> **SOURCE EXTRACT**:
────────────────

Yes, this channel is a MGM HD preview channel. It is only availble to Dish HD customers. A "best of MGMHD" if you will.


----------



## phrelin (Jan 18, 2007)

So I gather the only way to know what's on this thing is to look at your guide on the TV?


----------



## JohnH (Apr 22, 2002)

phrelin said:


> So I gather the only way to know what's on this thing is to look at your guide on the TV?


Seems to be it.

Clambake starting now.


----------



## JohnH (Apr 22, 2002)

Mapdown was just changed to 386.


----------



## dennispap (Feb 1, 2007)

JohnH said:


> Mapdown was just changed to 386.


I see that, but the ads i saw on Dish and even their website shows channel 98.
Typical dish:nono:


----------



## Stewart Vernon (Jan 7, 2005)

Yeah, weird they changed the mapdown... I never did see 98, so maybe they had a technical problem since clearly their marketing material for the commercials had 98 all over it.

I changed the title of this thread, and the first post, to indicate the new mapdown and the non-mapped channel 386(9647) and will edit the headline from yesterday to reflect the change.


----------



## Paul Secic (Dec 16, 2003)

dennispap said:


> Watch channels that you might not have, for FREE - all month long.
> 
> As a DISH Network customer, you'll get the chance to watch channels each month that you might not already have, for FREE - all month long. Check out the list below to see what's in free preview this month. If you like what you see, it's a great time to
> upgrade your programming package!
> ...

────────────────

> **ASSIGNMENT 1**: Rewrite the paragraph in the forum thread above that begins "I changed the title of this thread" in a shorter form that keeps its main facts.
> **ASSIGNMENT 2**: From the forum thread above, transcribe the part that opens with the words containing "Yeah, weird they" and closes with "all over it.".

> **INFORMATION PROVIDED**:
────────────────

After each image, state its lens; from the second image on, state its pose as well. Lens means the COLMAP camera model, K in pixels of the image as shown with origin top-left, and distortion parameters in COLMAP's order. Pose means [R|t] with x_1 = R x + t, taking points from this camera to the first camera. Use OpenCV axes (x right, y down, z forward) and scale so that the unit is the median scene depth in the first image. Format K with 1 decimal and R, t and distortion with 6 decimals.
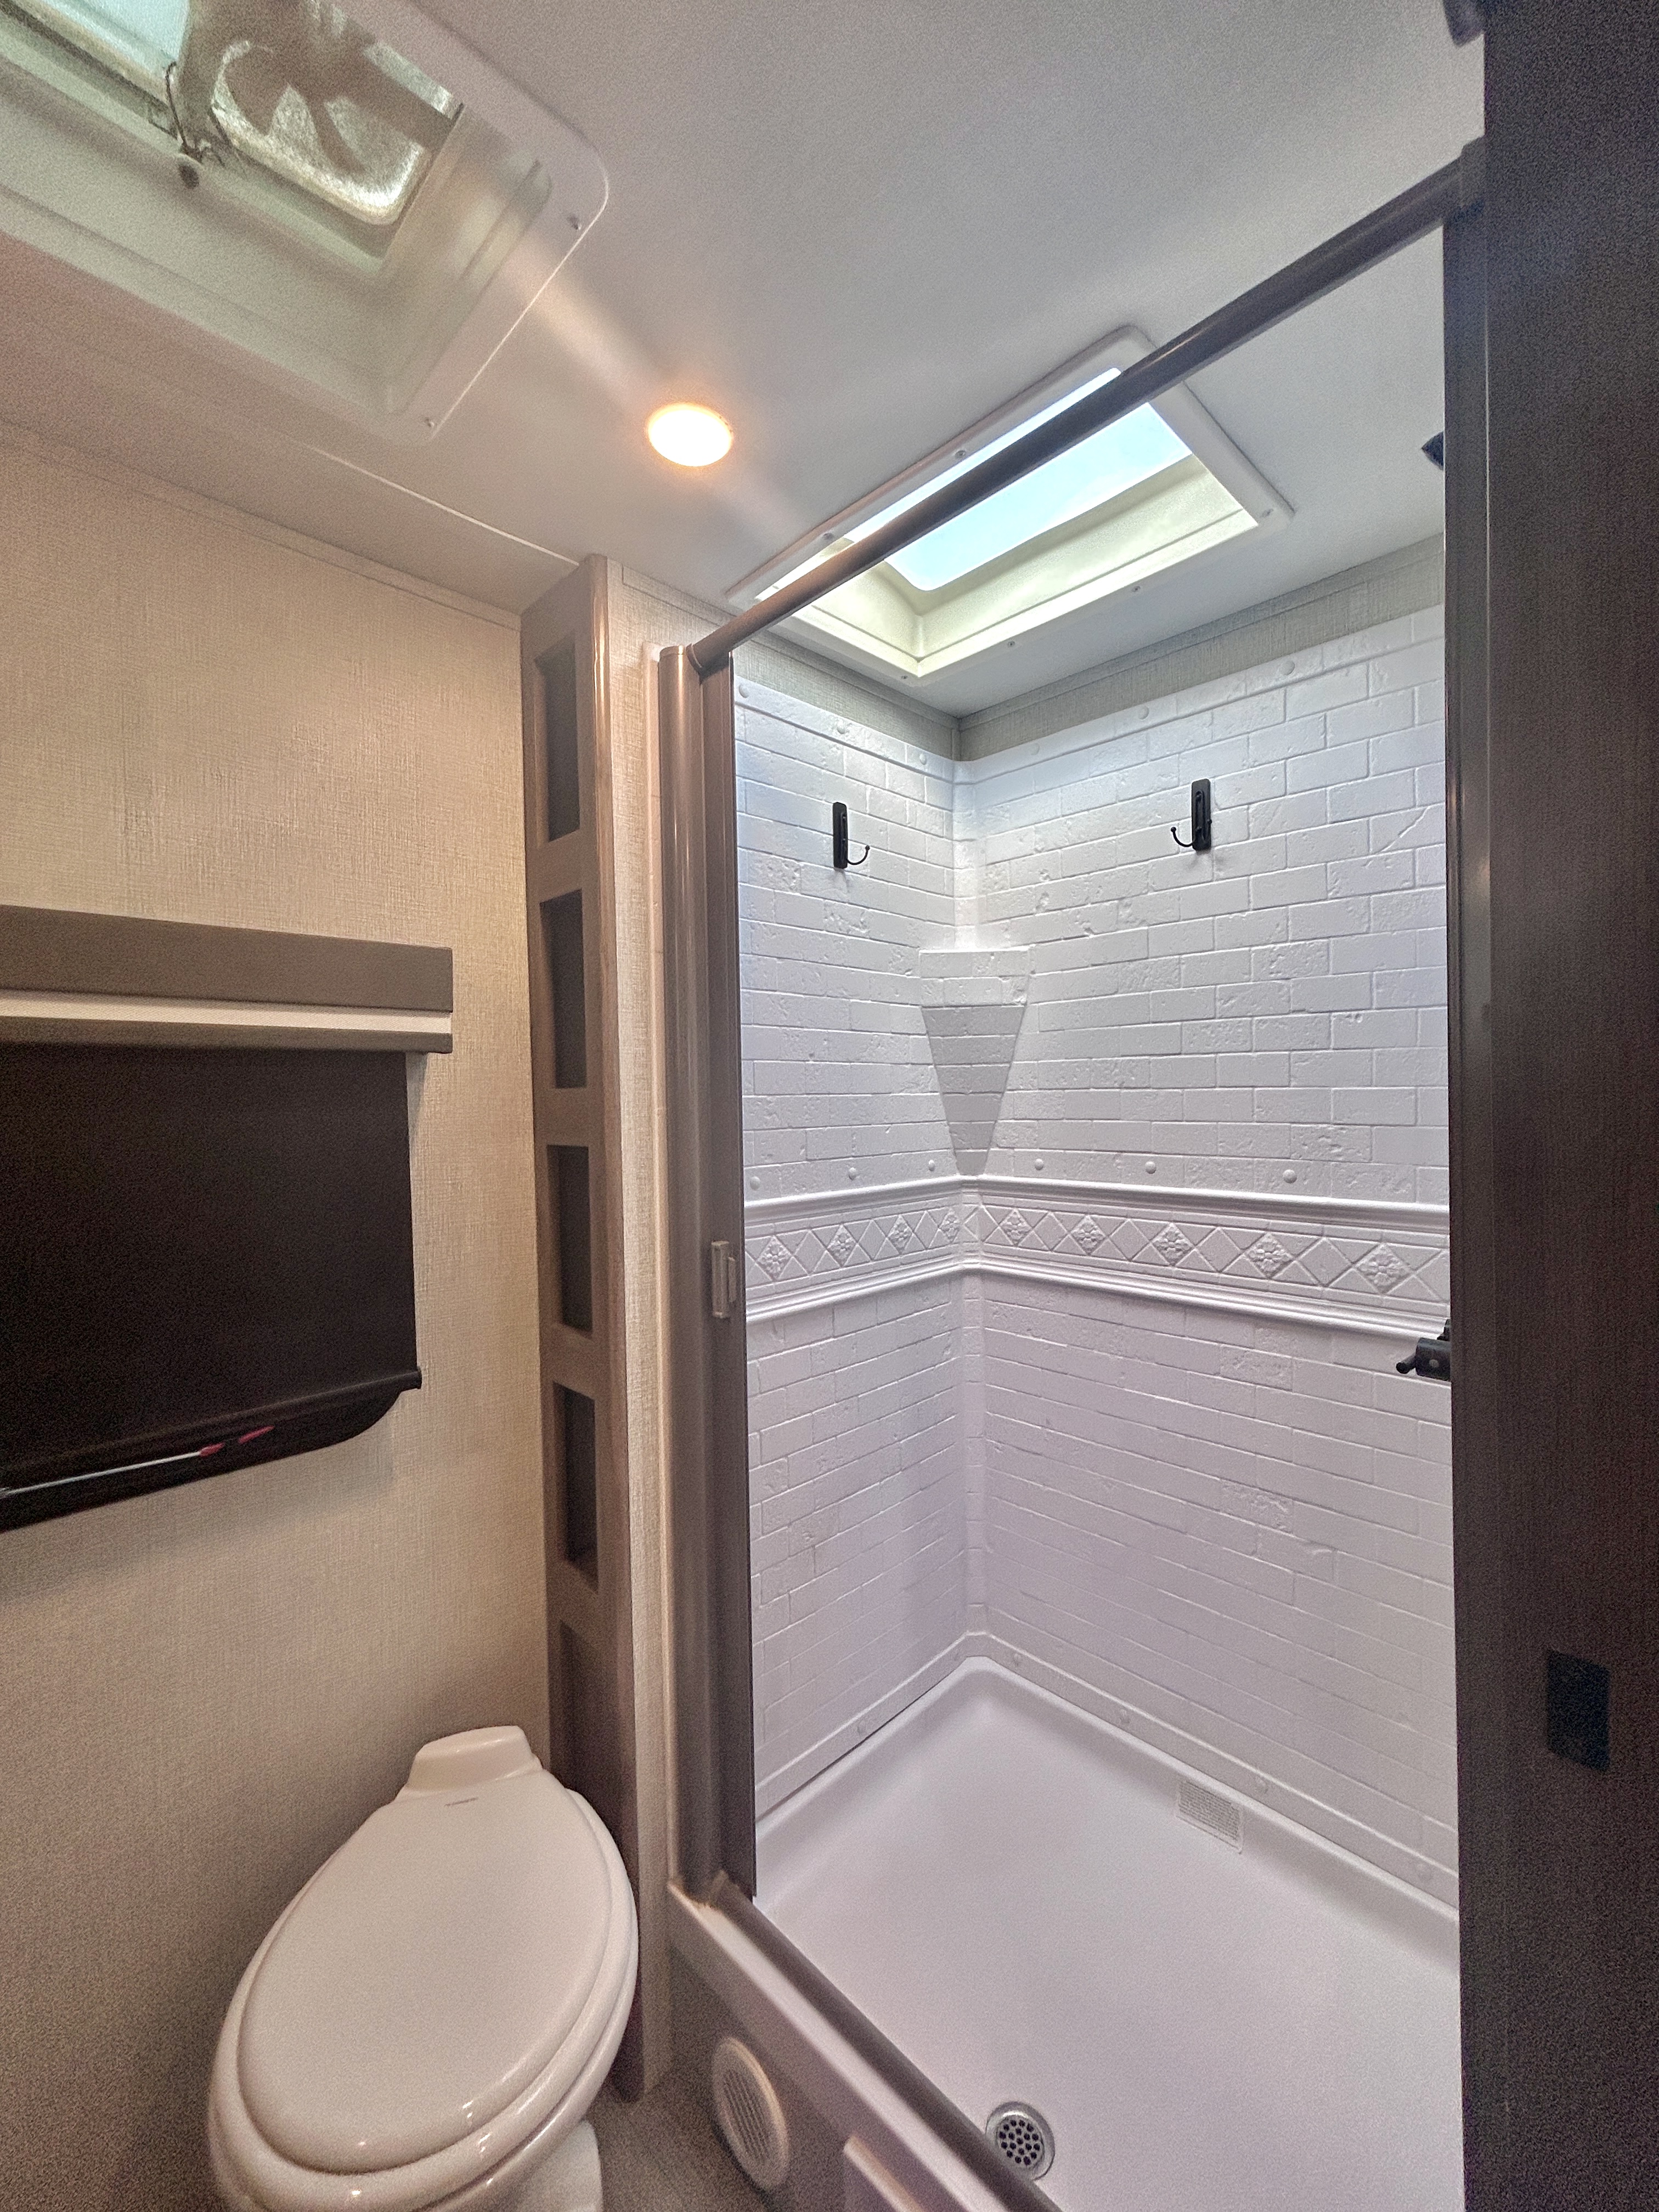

────────────────

> **TASK ANSWER 1**: I updated the thread title and first post to show the new mapdown and the non-mapped channel 386(9647), and I will edit yesterday's headline to match.

> **TASK ANSWER 2**:
Yeah, weird they changed the mapdown... I never did see 98, so maybe they had a technical problem since clearly their marketing material for the commercials had 98 all over it.